Researchers have found that prostate cancer aggressiveness may be established when a tumor is formed and not change with time, according to a study published in Cancer Research.[1]

After the introduction of widespread prostate-specific antigen (PSA) screening, the number of patients diagnosed with advanced-stage cancers dropped more than 6-fold in 22 years, but the percentage of patients with tumors of high Gleason grade did not change significantly. The finding suggests that low-grade prostate cancers do not change to higher-grade disease over time.

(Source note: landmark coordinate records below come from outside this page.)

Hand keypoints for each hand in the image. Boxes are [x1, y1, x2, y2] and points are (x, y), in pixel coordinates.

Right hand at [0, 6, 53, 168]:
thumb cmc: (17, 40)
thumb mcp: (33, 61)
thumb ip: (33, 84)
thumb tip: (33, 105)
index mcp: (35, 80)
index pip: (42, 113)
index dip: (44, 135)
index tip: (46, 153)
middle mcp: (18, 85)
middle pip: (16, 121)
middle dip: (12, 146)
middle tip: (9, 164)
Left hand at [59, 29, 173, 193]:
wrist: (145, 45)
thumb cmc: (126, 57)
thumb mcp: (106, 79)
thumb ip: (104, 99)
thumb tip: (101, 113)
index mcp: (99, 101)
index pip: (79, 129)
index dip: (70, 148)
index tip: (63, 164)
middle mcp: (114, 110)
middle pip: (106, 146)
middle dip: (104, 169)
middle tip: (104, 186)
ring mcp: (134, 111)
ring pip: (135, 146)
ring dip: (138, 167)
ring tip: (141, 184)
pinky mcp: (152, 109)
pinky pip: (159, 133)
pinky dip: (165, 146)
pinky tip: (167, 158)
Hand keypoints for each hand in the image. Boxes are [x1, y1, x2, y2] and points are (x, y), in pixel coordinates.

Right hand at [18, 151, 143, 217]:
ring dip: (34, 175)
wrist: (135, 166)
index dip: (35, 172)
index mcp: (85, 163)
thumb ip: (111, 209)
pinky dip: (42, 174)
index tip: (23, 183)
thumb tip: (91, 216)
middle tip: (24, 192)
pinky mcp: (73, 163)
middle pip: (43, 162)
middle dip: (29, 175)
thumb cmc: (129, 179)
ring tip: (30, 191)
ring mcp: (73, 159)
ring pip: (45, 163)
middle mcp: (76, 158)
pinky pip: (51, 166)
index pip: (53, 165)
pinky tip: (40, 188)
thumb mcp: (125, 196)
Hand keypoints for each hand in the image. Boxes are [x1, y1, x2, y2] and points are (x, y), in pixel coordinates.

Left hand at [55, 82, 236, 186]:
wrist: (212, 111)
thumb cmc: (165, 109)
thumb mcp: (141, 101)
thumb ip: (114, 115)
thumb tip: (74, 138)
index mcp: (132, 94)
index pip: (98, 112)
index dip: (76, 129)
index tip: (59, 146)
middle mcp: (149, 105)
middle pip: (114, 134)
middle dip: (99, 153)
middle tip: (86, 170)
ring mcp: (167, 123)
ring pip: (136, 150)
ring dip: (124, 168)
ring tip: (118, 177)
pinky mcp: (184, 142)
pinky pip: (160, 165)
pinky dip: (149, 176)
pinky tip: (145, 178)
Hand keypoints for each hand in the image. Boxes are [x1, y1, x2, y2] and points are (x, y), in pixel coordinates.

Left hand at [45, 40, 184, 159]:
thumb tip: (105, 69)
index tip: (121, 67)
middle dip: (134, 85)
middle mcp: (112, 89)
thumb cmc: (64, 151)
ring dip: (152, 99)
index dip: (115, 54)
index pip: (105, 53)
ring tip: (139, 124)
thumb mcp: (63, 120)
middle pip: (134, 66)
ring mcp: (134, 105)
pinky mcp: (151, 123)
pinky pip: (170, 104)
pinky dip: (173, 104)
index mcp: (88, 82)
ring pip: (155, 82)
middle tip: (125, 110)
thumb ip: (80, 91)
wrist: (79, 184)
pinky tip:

The study adds more evidence to the argument for the active surveillance of patients with low-grade prostate cancer versus treating these patients right away. Lead author Kathryn Penney, ScD, instructor in medicine at Harvard Medical School in Boston, Massachusetts, and her colleagues used data from 420 patients recruited to the Physicians' Health Study and 787 participants recruited to the ongoing Health Professionals Follow-Up Study. All patients were diagnosed with prostate cancer between 1982 and 2004 and treated with surgery. Investigators then reanalyzed prostate tissue collected from these patients to assess Gleason grade.

Four different time periods were analyzed to represent the pre-PSA and post-PSA screening eras. The percentage of patients who had undergone PSA screening increased from 42% in 1994 to 81% in 2000. In addition, the number of late-stage cancers decreased from 19.9% for the period between 1982 and 1993 to 3% between 2000 and 2004, which reflected the 85% drop in stage at diagnosis.

Researchers also found that the moderate drop in the number of tumors of high Gleason grade was not because screening prevented progression to more aggressive disease; rather, the increased diagnosis of low-grade disease would not have occurred without PSA screening.

Dr. Penney concludes that men with low-grade disease at the time of diagnosis should seriously consider discussing active surveillance with their physicians.